I started listening to If Books Could Kill in late 2022 and it's informed how I read books, as well as ruining me for reading.

A great example is my current read, Creating Innovators by Tony Wagner, which is about how the US school system needs to change to create innovators.

In this book, Wagner spends an entire chapter talking about innovators in STEM that should be models for how to parent children and what type of education to pursue for them to become innovators. My first hint that we may be in for a ride was the title, Portrait of the Innovator as a Young Man, because innovators are male...right. Luckily it didn't take that gender-biased turn, but it did take another turn into wasting my time due to no applicable information.

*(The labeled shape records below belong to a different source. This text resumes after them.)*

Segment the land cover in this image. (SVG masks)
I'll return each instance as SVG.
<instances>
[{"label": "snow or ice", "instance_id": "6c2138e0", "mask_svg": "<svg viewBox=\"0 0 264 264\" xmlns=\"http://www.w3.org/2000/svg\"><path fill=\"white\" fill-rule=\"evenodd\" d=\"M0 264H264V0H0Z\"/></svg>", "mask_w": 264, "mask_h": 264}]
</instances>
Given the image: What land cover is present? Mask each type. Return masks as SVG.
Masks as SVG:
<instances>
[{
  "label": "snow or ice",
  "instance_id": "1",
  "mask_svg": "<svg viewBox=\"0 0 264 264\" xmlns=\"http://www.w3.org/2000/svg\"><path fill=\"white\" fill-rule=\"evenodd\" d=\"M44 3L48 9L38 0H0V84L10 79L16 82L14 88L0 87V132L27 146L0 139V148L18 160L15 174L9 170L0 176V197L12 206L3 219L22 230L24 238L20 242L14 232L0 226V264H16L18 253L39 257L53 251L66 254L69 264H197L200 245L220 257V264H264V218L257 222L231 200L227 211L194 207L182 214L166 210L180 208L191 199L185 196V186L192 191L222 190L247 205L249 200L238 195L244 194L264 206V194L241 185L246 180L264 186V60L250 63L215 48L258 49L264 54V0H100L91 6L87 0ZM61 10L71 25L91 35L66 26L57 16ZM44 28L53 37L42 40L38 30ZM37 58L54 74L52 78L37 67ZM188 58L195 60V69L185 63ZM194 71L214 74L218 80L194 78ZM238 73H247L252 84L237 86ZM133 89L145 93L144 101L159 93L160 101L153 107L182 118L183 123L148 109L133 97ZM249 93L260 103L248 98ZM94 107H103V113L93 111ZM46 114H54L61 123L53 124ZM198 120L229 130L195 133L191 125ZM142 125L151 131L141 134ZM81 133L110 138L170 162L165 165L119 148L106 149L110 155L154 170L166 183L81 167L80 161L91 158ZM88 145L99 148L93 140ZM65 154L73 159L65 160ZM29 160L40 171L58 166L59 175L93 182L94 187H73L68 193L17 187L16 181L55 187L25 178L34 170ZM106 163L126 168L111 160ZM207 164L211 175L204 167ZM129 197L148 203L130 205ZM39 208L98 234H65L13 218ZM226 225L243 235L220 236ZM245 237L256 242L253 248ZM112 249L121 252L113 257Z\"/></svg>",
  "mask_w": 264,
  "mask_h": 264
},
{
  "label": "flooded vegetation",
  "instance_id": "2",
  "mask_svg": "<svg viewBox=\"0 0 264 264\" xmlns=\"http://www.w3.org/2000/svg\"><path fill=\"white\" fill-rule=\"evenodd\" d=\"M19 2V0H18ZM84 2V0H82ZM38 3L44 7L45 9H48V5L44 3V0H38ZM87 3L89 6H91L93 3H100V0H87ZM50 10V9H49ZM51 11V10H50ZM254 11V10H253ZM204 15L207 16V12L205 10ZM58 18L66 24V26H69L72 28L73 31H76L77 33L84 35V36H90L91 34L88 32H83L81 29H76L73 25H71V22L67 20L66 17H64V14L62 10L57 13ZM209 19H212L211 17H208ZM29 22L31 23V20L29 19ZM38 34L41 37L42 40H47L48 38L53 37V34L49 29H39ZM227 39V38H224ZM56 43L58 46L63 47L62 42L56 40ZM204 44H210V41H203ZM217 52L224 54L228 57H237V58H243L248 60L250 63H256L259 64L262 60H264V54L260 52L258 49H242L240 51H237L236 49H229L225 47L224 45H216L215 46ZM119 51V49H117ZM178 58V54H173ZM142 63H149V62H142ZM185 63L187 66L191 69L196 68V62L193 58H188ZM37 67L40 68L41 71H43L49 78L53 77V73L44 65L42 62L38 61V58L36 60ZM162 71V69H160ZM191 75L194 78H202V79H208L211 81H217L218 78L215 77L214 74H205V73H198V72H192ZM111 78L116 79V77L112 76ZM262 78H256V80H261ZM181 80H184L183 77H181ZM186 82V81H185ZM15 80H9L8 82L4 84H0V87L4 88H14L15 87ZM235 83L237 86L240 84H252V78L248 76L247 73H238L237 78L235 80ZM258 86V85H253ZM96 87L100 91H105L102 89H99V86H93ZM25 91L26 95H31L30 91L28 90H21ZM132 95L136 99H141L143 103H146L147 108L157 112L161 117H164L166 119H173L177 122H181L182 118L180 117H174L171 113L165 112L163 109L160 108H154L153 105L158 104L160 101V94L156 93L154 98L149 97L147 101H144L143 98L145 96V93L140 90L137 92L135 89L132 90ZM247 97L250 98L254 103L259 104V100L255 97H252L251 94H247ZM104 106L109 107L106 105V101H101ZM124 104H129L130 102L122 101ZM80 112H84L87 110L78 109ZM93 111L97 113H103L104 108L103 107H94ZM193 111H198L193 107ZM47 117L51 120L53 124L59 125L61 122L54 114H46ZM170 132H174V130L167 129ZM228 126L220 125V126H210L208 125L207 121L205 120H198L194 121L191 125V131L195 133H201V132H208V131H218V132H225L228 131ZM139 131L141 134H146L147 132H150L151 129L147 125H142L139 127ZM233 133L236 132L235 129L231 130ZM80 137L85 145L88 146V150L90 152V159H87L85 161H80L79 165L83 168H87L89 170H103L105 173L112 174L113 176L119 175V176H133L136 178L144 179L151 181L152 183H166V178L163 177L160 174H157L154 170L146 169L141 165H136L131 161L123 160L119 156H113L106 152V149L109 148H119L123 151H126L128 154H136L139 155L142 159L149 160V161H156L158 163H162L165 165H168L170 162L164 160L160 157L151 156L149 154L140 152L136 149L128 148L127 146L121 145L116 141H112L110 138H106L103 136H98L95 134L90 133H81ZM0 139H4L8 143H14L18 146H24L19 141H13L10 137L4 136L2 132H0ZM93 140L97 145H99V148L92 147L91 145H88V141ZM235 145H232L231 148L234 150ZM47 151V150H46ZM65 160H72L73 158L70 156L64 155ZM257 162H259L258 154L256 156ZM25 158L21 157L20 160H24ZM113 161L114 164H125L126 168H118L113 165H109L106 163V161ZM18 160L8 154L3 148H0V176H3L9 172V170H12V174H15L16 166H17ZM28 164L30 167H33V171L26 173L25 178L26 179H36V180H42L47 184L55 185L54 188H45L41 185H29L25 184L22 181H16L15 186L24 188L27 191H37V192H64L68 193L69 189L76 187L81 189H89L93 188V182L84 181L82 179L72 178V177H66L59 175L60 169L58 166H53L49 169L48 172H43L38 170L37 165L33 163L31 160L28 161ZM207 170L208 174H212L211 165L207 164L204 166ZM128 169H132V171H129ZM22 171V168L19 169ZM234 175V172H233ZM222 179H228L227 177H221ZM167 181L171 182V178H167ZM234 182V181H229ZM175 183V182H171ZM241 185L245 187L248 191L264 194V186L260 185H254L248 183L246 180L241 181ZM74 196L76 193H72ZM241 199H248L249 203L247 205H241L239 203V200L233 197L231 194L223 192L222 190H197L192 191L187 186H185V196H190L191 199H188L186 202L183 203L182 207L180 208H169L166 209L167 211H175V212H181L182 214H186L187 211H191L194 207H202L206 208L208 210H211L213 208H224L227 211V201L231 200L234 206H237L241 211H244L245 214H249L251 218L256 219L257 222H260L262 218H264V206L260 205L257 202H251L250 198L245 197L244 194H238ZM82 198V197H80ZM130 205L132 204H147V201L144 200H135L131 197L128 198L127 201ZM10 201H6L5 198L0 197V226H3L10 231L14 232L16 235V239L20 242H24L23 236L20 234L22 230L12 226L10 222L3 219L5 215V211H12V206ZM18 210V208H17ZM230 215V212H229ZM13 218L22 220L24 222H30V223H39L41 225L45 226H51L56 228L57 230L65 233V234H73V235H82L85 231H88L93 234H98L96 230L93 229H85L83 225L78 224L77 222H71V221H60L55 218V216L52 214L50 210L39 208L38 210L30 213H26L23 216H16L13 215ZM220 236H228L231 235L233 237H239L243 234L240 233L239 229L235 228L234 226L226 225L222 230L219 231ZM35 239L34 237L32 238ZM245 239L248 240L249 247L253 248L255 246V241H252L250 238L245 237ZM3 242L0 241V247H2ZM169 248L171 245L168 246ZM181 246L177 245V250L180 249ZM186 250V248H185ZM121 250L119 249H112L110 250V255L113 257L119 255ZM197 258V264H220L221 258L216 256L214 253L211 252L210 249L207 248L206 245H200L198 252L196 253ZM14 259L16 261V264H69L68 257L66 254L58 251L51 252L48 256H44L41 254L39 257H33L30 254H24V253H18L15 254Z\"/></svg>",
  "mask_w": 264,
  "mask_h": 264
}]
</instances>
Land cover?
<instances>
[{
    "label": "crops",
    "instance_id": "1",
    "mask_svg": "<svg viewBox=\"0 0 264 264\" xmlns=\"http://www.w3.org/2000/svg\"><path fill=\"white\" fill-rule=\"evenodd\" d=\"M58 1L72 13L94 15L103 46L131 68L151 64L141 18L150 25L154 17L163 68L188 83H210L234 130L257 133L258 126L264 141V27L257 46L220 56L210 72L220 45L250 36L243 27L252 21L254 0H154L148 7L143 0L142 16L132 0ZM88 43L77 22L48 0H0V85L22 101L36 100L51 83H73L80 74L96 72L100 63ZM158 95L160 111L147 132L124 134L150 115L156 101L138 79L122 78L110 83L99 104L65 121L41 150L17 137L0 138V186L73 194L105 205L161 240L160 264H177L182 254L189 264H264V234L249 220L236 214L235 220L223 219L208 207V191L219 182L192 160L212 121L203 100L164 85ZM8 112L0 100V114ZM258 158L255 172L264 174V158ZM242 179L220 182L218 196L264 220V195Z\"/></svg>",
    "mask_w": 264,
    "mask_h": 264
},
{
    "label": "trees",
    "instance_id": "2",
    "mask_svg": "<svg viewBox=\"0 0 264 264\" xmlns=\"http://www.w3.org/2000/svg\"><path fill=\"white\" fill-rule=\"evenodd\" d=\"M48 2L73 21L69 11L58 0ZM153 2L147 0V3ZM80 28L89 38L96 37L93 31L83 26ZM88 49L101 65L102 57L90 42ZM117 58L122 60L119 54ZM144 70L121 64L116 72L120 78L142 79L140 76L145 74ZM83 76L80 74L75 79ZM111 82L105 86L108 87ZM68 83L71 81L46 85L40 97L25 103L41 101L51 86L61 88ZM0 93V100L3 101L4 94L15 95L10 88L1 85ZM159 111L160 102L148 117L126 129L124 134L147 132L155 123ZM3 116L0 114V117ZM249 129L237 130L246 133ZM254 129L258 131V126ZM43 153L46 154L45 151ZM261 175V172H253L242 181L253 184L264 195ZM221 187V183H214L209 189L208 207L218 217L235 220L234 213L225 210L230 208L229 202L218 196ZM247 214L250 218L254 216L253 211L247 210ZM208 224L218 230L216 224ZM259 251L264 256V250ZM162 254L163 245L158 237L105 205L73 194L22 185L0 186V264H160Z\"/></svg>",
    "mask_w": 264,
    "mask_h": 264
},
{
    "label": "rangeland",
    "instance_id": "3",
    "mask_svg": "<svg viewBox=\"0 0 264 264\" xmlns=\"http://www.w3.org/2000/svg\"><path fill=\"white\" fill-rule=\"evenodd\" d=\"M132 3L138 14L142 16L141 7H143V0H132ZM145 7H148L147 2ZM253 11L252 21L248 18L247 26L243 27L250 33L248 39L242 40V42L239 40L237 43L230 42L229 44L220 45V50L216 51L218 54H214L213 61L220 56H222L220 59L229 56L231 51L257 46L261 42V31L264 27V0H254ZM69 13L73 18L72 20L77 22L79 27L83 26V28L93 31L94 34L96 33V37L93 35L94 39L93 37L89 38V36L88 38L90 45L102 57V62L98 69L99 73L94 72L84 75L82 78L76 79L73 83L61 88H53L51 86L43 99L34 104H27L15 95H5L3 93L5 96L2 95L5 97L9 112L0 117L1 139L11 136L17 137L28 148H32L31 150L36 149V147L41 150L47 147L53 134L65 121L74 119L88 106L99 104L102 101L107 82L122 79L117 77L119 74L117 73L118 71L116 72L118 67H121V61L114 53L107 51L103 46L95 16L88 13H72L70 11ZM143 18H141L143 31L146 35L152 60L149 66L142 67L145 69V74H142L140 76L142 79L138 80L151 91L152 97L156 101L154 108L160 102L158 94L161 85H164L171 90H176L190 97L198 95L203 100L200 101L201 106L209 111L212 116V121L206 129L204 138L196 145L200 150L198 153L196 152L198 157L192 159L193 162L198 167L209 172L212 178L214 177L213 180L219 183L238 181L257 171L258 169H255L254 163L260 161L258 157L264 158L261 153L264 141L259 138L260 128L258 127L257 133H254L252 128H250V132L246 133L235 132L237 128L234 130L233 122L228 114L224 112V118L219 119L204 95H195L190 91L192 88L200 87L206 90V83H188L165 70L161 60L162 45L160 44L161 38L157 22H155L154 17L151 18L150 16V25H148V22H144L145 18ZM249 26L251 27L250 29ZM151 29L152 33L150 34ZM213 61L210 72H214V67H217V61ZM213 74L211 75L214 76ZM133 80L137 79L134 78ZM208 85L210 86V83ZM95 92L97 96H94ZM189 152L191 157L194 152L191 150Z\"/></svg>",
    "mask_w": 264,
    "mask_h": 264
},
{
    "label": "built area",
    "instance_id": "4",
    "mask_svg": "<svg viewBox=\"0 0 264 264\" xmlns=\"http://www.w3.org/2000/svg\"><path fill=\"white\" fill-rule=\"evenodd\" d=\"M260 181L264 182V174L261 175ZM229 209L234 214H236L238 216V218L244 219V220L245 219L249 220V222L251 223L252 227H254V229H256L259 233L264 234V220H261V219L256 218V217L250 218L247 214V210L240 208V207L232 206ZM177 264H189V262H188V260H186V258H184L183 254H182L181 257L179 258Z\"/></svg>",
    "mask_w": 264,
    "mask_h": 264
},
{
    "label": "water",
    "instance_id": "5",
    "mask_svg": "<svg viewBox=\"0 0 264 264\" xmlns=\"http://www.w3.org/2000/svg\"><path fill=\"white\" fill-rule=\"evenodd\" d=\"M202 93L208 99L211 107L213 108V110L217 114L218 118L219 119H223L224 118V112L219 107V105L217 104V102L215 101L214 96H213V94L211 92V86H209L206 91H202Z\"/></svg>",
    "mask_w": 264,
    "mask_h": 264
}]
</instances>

All of the stories in this chapter about innovative children were about children of rich people. Not the type of rich where they own mansions, but parents who had jobs that let them spend evenings and weekends with kids to help them learn by travelling. Parents could afford to rent a second home on the other side of the country to get their kids to the innovative school that they wanted to go to. Parents that could afford to send children to Ivy League schools. Parents that could loan kids $100k to start some business venture.

I'm not knocking the innovation that the children accomplished, but I have no idea how most parents should take any of this information when it's more about having a high-paying job so you can finance free time for yourself and spend hundreds of thousands of dollars to get your kids into the "right" schools that interest them so they can then join Apple and be "innovative".

Chapter six was about innovators in social systems which was a bit better with black kids and kids from less financially well-off homes. But these homes are still well off enough to support their children in their 20s as they volunteer because they're passionate about whatever social injustice they gravitated towards1.

While I'm not done with the book yet, I've just started the last chapter and it doesn't look like this book is going to do much to redeem itself. I have no indication that Wagner is going to deal with wealth inequality (he didn't), or busing poor kids to "better" schools which waste their time in hours of busing and does nothing to address redlining of neighbourhoods that lead to segregation in the first place.

He does nothing to talk about how schools with poor test results get less funding and thus have a harder time educating students. This is fine for rich families who just pay for more stuff and puts families lower down the economic ladder in the same spot they've always been, in the end with little support.

I'm not sure I'd have read this book as critically without the dose of reality that If Books Could Kill threw on some of my other readings, like Freakonomics. The biggest struggle now is, how deeply do I research all the claims in each book I read. How deep does the replication crisis go in making many books a house with a foundation of sand? I don't have time to read every book and research every claim it makes...so at some point, I have to trust.

Maybe a good tack moving forward is to search for critical reviews of the book I'm reading as part of my final note-taking process.


  • The kids to the social work all had good causes. I don't want to minimize how important saving sea turtles is or anything like that.